À la mort d’Henri II en 1559, sa veuve Catherine de Médicis laissa éclater au grand jour son goût pour les travaux et les constructions. Disgraciant Philibert Delorme, elle confia le chantier de Fontainebleau à un Primatice de 55 ans, promu grand ordonnateur des bâtiments, des décors et des fêtes du château. L’Italien édifia, sous les cieux troublés des guerres de religion, les dernières scénographies d’une Renaissance française parvenue à sa pleine maturité…
Fontainebleau à l’épreuve des guerres de religion
« Et quand verrons-nous, par tout Fontainebleau/de chambre en chambre aller les mascarades ? ». Ces vers de Pierre de Ronsard semblent regretter l’âge d’or d’un château sans murailles ni fossés, tout entier dévolu aux fêtes de la cour et aux plaisirs. En 1564, alors que les guerres de religion déchiraient le Royaume, Catherine de Médicis organisa au château un carnaval ayant pour but de réconcilier Catholiques et Protestants autour du jeune roi Charles IX.

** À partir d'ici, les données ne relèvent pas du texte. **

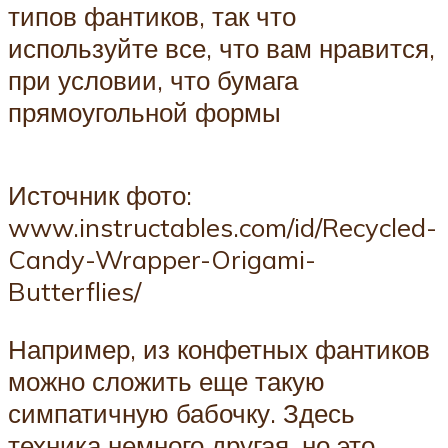
типов фантиков, так что
используйте все, что вам нравится,
при условии, что бумага
прямоугольной формы
Источник фото:
www.instructables.com/id/Recycled-
Candy-Wrapper-Origami-
Butterflies/
Например, из конфетных фантиков
можно сложить еще такую
симпатичную бабочку. Здесь
техника немного другая, но это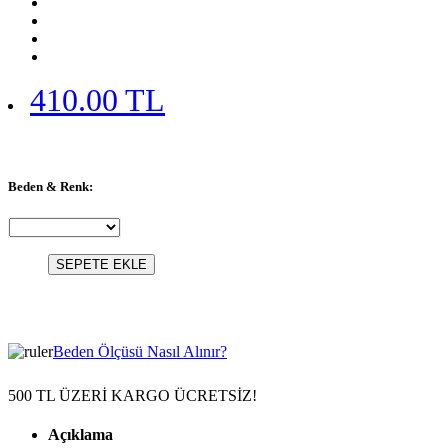
410.00 TL
Beden & Renk:
SEPETE EKLE
Beden Ölçüsü Nasıl Alınır?
500 TL ÜZERİ KARGO ÜCRETSİZ!
Açıklama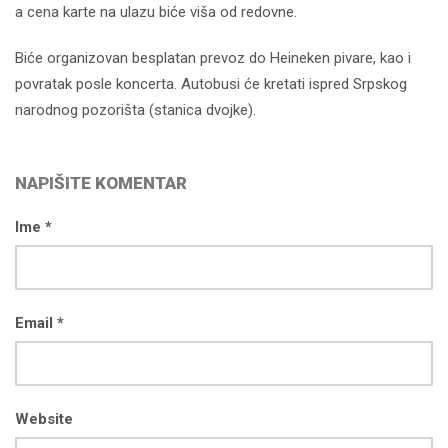
a cena karte na ulazu biće viša od redovne.
Biće organizovan besplatan prevoz do Heineken pivare, kao i
povratak posle koncerta. Autobusi će kretati ispred Srpskog
narodnog pozorišta (stanica dvojke).
NAPIŠITE KOMENTAR
Ime *
Email *
Website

Si cette semaine de fêtes constitua un entracte théâtral particulièrement enchanté dans la violence des guerres civiles, il fallut, en 1565, creuser des douves autour du château et l’armer d’un pont-levis afin de faire face à toute éventualité d’attaque contre le roi. La présence de ce fossé, qui devait subsister jusqu’à la Révolution, eut des conséquences sur le développement à venir du palais. L’entrée dans la résidence royale se ferait désormais par le pont-levis de la cour du Cheval-Blanc, selon un itinéraire menant directement jusqu’à la cour de la Fontaine.
Ainsi, le règne du jeune Charles IX fut marqué, jusqu’en 1570, par de derniers grands travaux qui signèrent la maturité de la Renaissance : dans la cour de la Fontaine, jusqu’alors bordée de bâtiments hétérogènes, Primatice fit élever l’aile d’un bâtiment organisé autour des deux rampes divergentes d’un escalier magnifiant l’accès au nouvel appartement du roi : l’aile de la Belle-Cheminée. L’Italien fit placer, dans les niches de cette grande composition classique, les fameux bronzes qu’il avait réalisés, 30 ans plus tôt, pour François Ier . À la même époque fut achevé, dans la cour du Cheval-Blanc, le décor de la « grande galerie » située au premier étage de l’aile sud : la galerie d’Ulysse. Entreprise en 1537 sous la direction de Primatice, rejoint par Niccolo Dell’Abate, il avait fallu plus de vingt ans pour réaliser son programme de 58 fresques relatant, sur ses parois nord et sud, l’odyssée d’Ulysse, modèle moral des rois.
L’âge des Valois se terminait donc en crépuscule somptueux. Avec l’aggravation des guerres de religion, Fontainebleau allait endurer une deuxième traversée du désert : délaissé par Henri III, dernier petit-fils de François Ier , l’état du château et des jardins se dégrada d’une façon fulgurante : « À présent, tout tombe en ruine : le beau lac, au pied de la galerie est presque comblé et les jardins eux-mêmes sont tout en désordre », nota en 1577 l’ambassadeur vénitien Girolamo Lippomano.